Crockett Johndon's _Barnaby_ was the greatest American comic strip.
Ron: Barnaby is definitely up there. Did you ever read the sequence in which Barnaby's fairy godfather gets elected to Congress? Fookin brilliant.
But Pogo's even better.
Gorgon, the dog that discovers he can talk ``Good grief, I can talk!'' and soon launches into page-long shaggy dog stories, is my favorite. He had a small part in O'Malley's election campaign, substituting G.G Vest's Eulogy of the Dog for the big radio speech.
Anyway I liked it as a small kid in the collections, and here it is, still good. Pogo I never understood. I mean, why it was entertaining. It seems like mostly trite ironies.
Had I begun reading Pogo when I was as old as I am today, I might have a different opinion, but Al Capp gets my vote as number 1.
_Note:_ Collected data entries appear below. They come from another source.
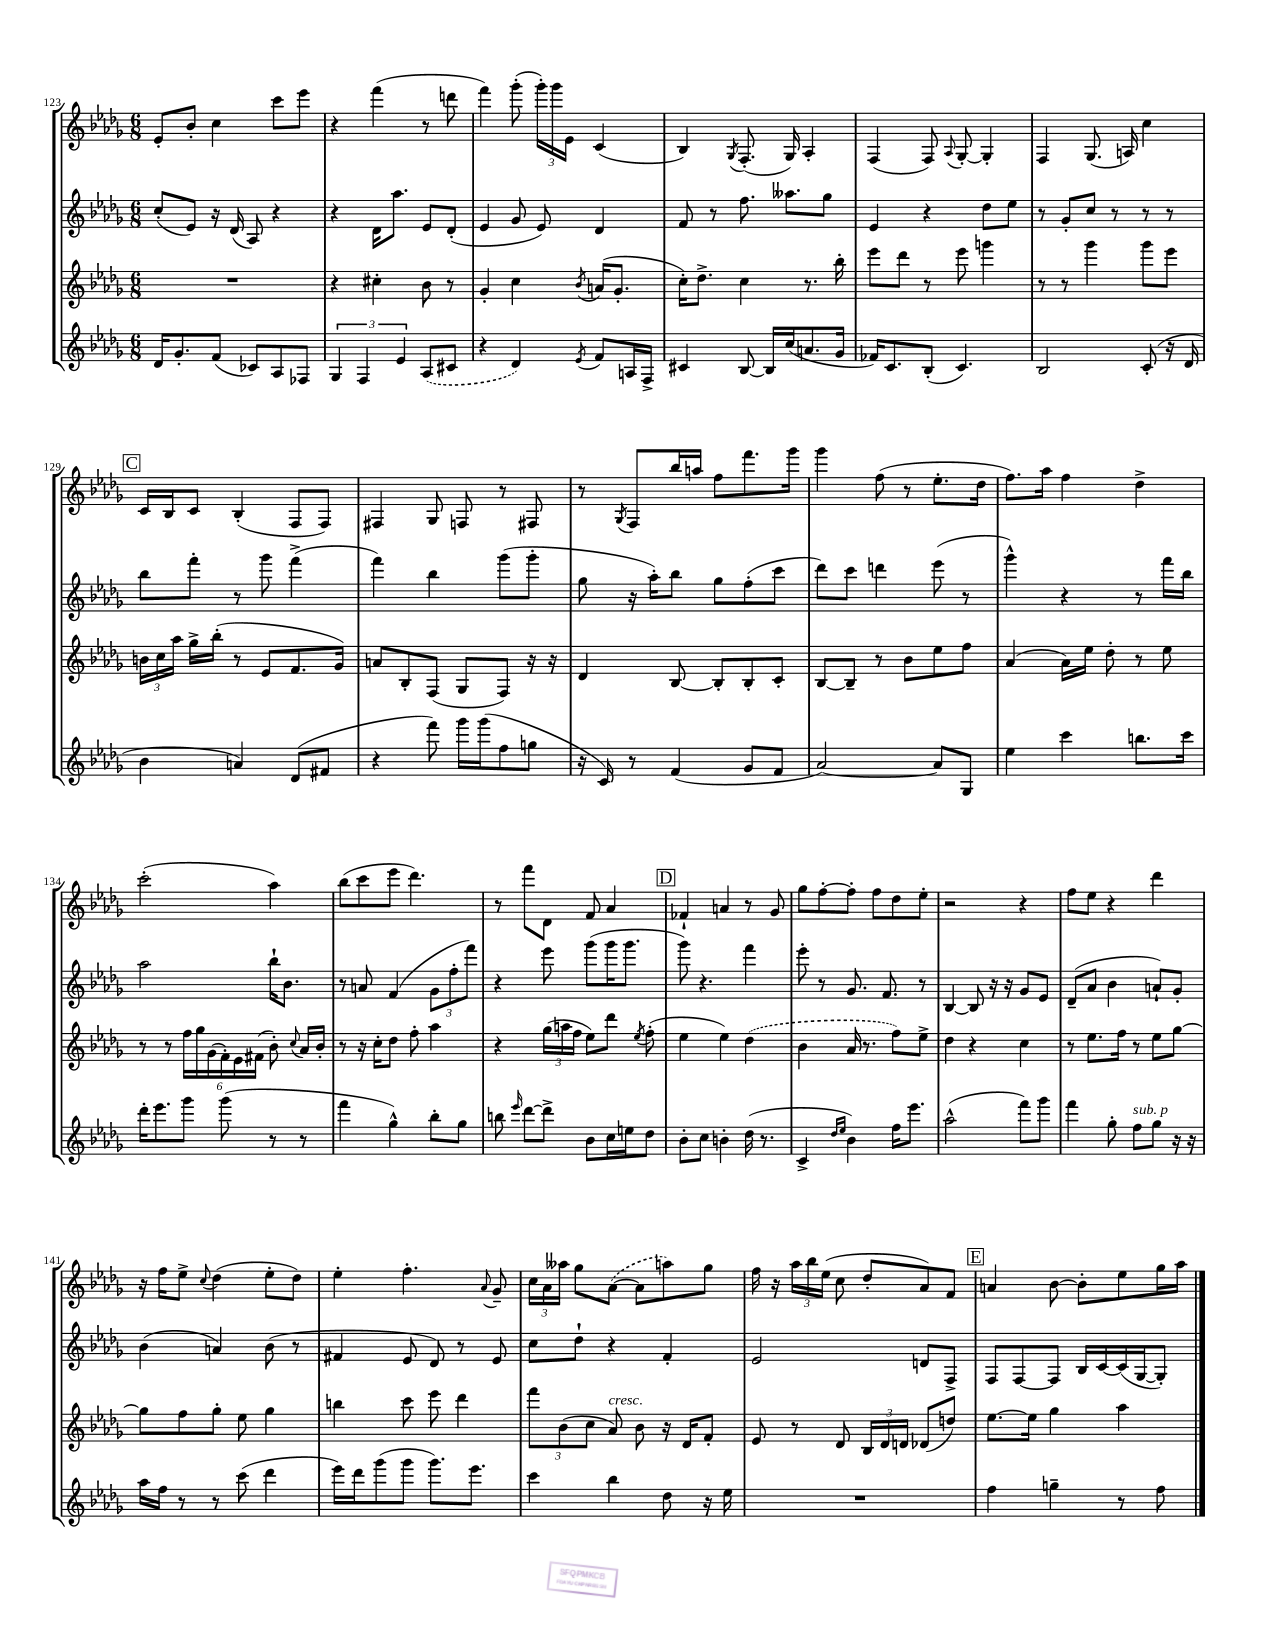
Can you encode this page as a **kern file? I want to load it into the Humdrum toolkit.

**kern	**kern	**kern	**kern
*part4	*part3	*part2	*part1
*staff4	*staff3	*staff2	*staff1
*clefG2	*clefG2	*clefG2	*clefG2
*k[b-e-a-d-g-]	*k[b-e-a-d-g-]	*k[b-e-a-d-g-]	*k[b-e-a-d-g-]
*M6/8	*M6/8	*M6/8	*M6/8
=123	=123	=123	=123
16d-/KL	2.r	(8cc'/L	8e-'/L
8.g-'/	.	.	.
.	.	8e-/J)	8b-'/J
(8f/J	.	16r	4cc\
.	.	(16d-/	.
8c-X/L)	.	8A-/)	.
8A-/	.	4r	8ccc\L
8F-X/J	.	.	8eee-\J
=124	=124	=124	=124
6G-/	4r	4r	4r
6F/	.	.	.
.	4cc#X'\	16d-\KL	(4fff\
.	.	8.aa-\J	.
6e-/	.	.	.
(8A-/L	8b-\	8e-/L	8r
8c#X/J	8r	(8d-'/J	8dddn\
=125	=125	=125	=125
4r	4g-'/	4e-/	4fff\)
4d-/)	4cc\	8g-/	(8ggg-'\
.	.	8e-/)	24ggg-'\LL)
.	.	.	24ggg-\
.	.	.	24e-\JJ
8qe-/	8qb-/	.	.
8f/L	(16an/KL	4d-/	(4c/
.	8.g-'/J	.	.
16An/L	.	.	.
16F^/JJ	.	.	.
=126	=126	=126	=126
4c#X/	16cc'\KL)	8f/	4B-/)
.	8.dd-^\J	.	.
.	.	8r	.
.	.	.	8qG-/
[8B-/	4cc\	8.ff\	(8.F'/
16B-/LL]	.	.	.
(16cc/J	.	8.aa--X\L	16G-/)
8.an/	8.r	.	4A-'/
.	.	8gg-\J	.
16g-/Jk	16bb-'\	.	.
=127	=127	=127	=127
16f-X/KL)	8eee-\L	4e-/	(4F/
8.c/	.	.	.
.	8ddd-\J	.	.
(8B-'/J	8r	4r	8F/)
.	.	.	8qqA-/
4.c/)	8eee-\	.	[8G-'/
.	4gggn\	8dd-\L	4G-'/]
.	.	8ee-\J	.
=128	=128	=128	=128
2B-/	8r	8r	4F/
.	8r	8g-'/L	.
.	4ggg-\	8cc/J	(8.G-/
.	.	8r	.
.	.	.	16An/)
(8c'/	8ggg-\L	8r	4cc\
16r	8eee-\J	8r	.
16d-/	.	.	.
!!LO:LB:g=z
!!LO:REH:place=s1:t=C
=129	=129	=129	=129
4b-\	24bn\LL	8bb-\L	16c/LL
.	24cc\	.	.
.	.	.	16B-/J
.	24aa-\JJ	.	.
.	16gg-^\LL	8fff'\J	8c/J
.	(16bb-'\JJ	.	.
4an/)	8r	8r	(4B-'/
.	8e-/L	8ggg-\	.
(8d-/L	8.f/	(4fff^\	8F/L
8f#X/J	.	.	8F/J)
.	16g-/Jk)	.	.
=130	=130	=130	=130
4r	8an/L	4fff\)	4F#X/
.	8B-'/	.	.
8fff\)	(8F/J	4bb-\	8G-/
16ggg-\LL	8G-/L	.	8Fn/
(16ggg-\J	.	.	.
8ff\	8F/J)	(8ggg-\L	8r
8ggn\J	16r	8ggg-'\J	8F#X/
.	16r	.	.
=131	=131	=131	=131
16r	4d-/	8gg-\	8r
16c/)	.	.	.
.	.	.	8qG-/
8r	.	16r	8F/L
.	.	16aa-'\KL)	.
(4f/	[8B-/	8bb-\J	16bb-/L
.	.	.	16aan/JJ
.	8B-'/L]	8gg-\L	8ff\L
8g-/L	8B-'/	(8ff'\	8.fff\
8f/J	8c'/J	8ccc\J	.
.	.	.	16ggg-\Jk
=132	=132	=132	=132
[2a-/)	[8B-/L	8ddd-\L)	4ggg-\
.	8B-~/J]	8ccc\J	.
.	8r	4dddn\	(8ff\
.	8b-\L	.	8r
8a-/L]	8ee-\	(8eee-\	8.ee-'\L
8G-/J	8ff\J	8r	.
.	.	.	16dd-\Jk
=133	=133	=133	=133
4ee-\	(4a-/	4ggg-^^\)	8.ff\L)
.	.	.	16aa-\Jk
4ccc\	16a-\LL)	4r	4ff\
.	16ee-\JJ	.	.
.	8dd-'\	.	.
8.bbn\L	8r	8r	4dd-^\
.	8ee-\	16fff\LL	.
16ccc\Jk	.	16bb-\JJ	.
!!LO:LB:g=z
=134	=134	=134	=134
16ddd-'\KL	8r	2aa-\	(2ccc'\
8.eee-\	.	.	.
.	8r	.	.
8ggg-\J	24ff\LL	.	.
.	24gg-\	.	.
.	(24g-\	.	.
(8ggg-\	24f'\)	.	.
.	24e-\	.	.
.	(24f#X\JJ	.	.
8r	8b-'\)	16bb-`\KL	4aa-\)
.	.	8.b-\J	.
.	8qqcc/	.	.
8r	16a-/LL	.	.
.	16b-'/JJ	.	.
=135	=135	=135	=135
4fff\	8r	8r	(8bb-\L
.	16r	8an/	8ccc\
.	16cc'\KL	.	.
4gg-^^\)	8dd-\J	(4f/	8eee-\J
.	8ff'\	.	4.ddd-\)
8bb-'\L	4aa-\	12g-\L	.
.	.	12ff'\	.
8gg-\J	.	.	.
.	.	12fff\J)	.
=136	=136	=136	=136
8bbn\	4r	4r	8r
16qqeee-/	.	.	.
[8ddd-\L	.	.	8fff\L
8ddd-^\J]	(24gg-\LL	8eee-\	8d-\J
.	24aan\	.	.
.	24ff\JJ	.	.
8b-\L	8ee-\L)	(8ggg-\L	8f/
16cc\L	8ddd-\J	16ggg-\K	4a-/
16een\J	.	8.ggg-\J	.
.	8qee-/	.	.
8dd-\J	(8ff'\	.	.
!!LO:REH:place=s1:t=D
=137	=137	=137	=137
8b-'\L	4ee-\	8ggg-\)	4f-X`/
8cc\J	.	4.r	.
4bn'\	4ee-\)	.	4an/
(16dd-\	(4dd-\	4fff\	8r
8.r	.	.	.
.	.	.	8g-/
=138	=138	=138	=138
4c^/	4b-\	8eee-'\	8gg-\L
.	.	8r	[8ff'\
16qqdd-/LL	.	.	.
16qqee-/JJ	.	.	.
4b-\)	16a-/	8.g-/	8ff'\J]
.	8.r	.	.
.	.	.	8ff\L
.	.	8.f/	.
16ff\KL	8ff\L)	.	8dd-\
8.eee-\J	.	.	.
.	8ee-^\J	8r	8ee-'\J
=139	=139	=139	=139
(2aa-^^\	4dd-\	[4B-/	2r
.	4r	8B-/]	.
.	.	16r	.
.	.	16r	.
8fff\L)	4cc\	8g-/L	4r
8ggg-\J	.	8e-/J	.
=140	=140	=140	=140
4fff\	8r	(8d-~/L	8ff\L
.	8.ee-\L	8a-/J	8ee-\J
8gg-'\	.	4b-\	4r
.	16ff\Jk	.	.
!LO:TX:a:i:t=sub. p	!	!	!
8ff\L	8r	.	.
8gg-\J	8ee-\L	8an`/L)	4ddd-\
16r	[8gg-\J	8g-'/J	.
16r	.	.	.
!!LO:LB:g=z
=141	=141	=141	=141
16aa-\LL	8gg-\L]	(4b-\	16r
16ff\JJ	.	.	16ff\KL
8r	8ff\	.	8ee-^\J
.	.	.	8qqcc/
8r	8gg-'\J	4an/)	(4dd-\
(8ccc\	8ee-\	.	.
4ddd-\	4gg-\	(8b-\	8ee-'\L
.	.	8r	8dd-\J)
=142	=142	=142	=142
16eee-\LL)	4bbn\	4f#X/	4ee-'\
16ddd-\J	.	.	.
(8ggg-\	.	.	.
8ggg-\J	8ccc\	8e-/	4.ff'\
8.ggg-\L)	8eee-\	8d-/)	.
.	4ddd-\	8r	.
8.eee-\J	.	.	.
.	.	.	8qqa-/
.	.	8e-/	8g-~/
=143	=143	=143	=143
4ccc\	12fff\L	8cc\L	24cc\LL
.	.	.	24a-\
.	(12b-\	.	24aa--X\JJ
.	.	8dd-`\J	8gg-\L
.	12cc\J	.	.
!	!LO:TX:a:i:t=cresc.	!	!
4bb-\	8a-/)	4r	([8a-\J
.	8b-\	.	8a-\L]
8dd-\	16r	4f'/	8aan\)
.	16d-/KL	.	.
16r	8f'/J	.	8gg-\J
16ee-\	.	.	.
=144	=144	=144	=144
2.r	8e-/	2e-/	16ff\
.	.	.	16r
.	8r	.	24aa-\LL
.	.	.	24bb-\
.	.	.	(24ee-\JJ
.	8d-/	.	8cc\
.	24B-/LL	.	8dd-'/L
.	24d-/	.	.
.	24dn/JJ	.	.
.	(8d-X/L	8dn/L	8a-/)
.	8ddn/J)	8F^/J	8f/J
!!LO:REH:place=s1:t=E
=145	=145	=145	=145
4ff\	[8.ee-\L	8F/L	4an/
.	.	[8F/	.
.	16ee-\Jk]	.	.
4ggn~\	4gg-\	8F/J]	[8b-\
.	.	16B-/LL	8b-'\L]
.	.	[16c/	.
8r	4aa-\	(16c/]	8ee-\
.	.	[16G-/J	.
8ff\	.	8G-'/J])	16gg-\L
.	.	.	16aa-\JJ
==	==	==	==
*-	*-	*-	*-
Best currently, general category, is Lynn Johnston, the Canadian. Best in political satire category is Berkeley Breathed.
Ron: Are you sure you're thinking about Pogo? I'm sure every strip has at least occasionally offered its readers a trite irony, but Pogo was more a place for baroque absurdity.
Friends would occasionally point Pogo out and say how great it was. I could never see it. Sort of, um, okay. On the other hand, I knew a guy who said that he'd never gotten a single Far Side cartoon. That's right down my alley. Humor is not a single thing.
Is it my lack of cynicism? Cynicism is a political position in a democracy, one way to avoid compromising yourself, one way to react to inevitable failures. More of a fix-it attitude is more appealing to me.
When you said "two brown-eyes", I thought you meant Kerry and Bush!